I shrugged. “We couldn’t do it without you. Or you,” I added, turning to Eryx, who blinked at me in acknowledgment. “Okay, two employees down, many still to go. It’s going to be a long night.” Yet it was already the best night of my entire life.
“Hey, what’s going on?” a voice called from behind me, and I spun to see Abraxas standing in the entrance, holding the loose canvas flap back. His eyes widened when he recognized me, in spite of my Metzger’s uniform, and before I could stop him, he turned and took off down the midway, headed straight for the employee lot.

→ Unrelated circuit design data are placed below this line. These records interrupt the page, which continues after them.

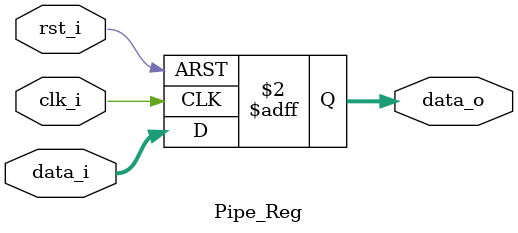
<source format=sv>
module Pipe_Reg #(parameter WIDTH=32)(
  clk_i,
  rst_i,
  data_i,
  data_o
);
//---------------------------------------------------------------------
//        PORTS DECLARATION                             
//---------------------------------------------------------------------
input  logic              clk_i;
input  logic              rst_i;
input  logic [WIDTH-1:0] data_i;
output logic [WIDTH-1:0] data_o;

//---------------------------------------------------------------------
//        ALWAYS BLOCK                             
//---------------------------------------------------------------------
always_ff@(posedge clk_i or posedge rst_i)begin
  if(rst_i)data_o <= {WIDTH{1'b0}};
  else data_o <= data_i;
end

endmodule
</source>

“Damn it! Gallagher!” I yelled over my shoulder. Then I raced into the dark after a terrified kid armed with knowledge that could derail our plans before we’d even gotten them off the ground.
Abraxas
His heart pounding like thunder in his chest, Abraxas Lasko raced up the aluminum camper steps and hammered on the door with his fist. When he got no response after two seconds, he glanced into the dark around him, on alert for any movement from the shadows, then banged on the door again.
“What?” Chris Ruyle yelled from inside. “It’s two-thirty in the morning!”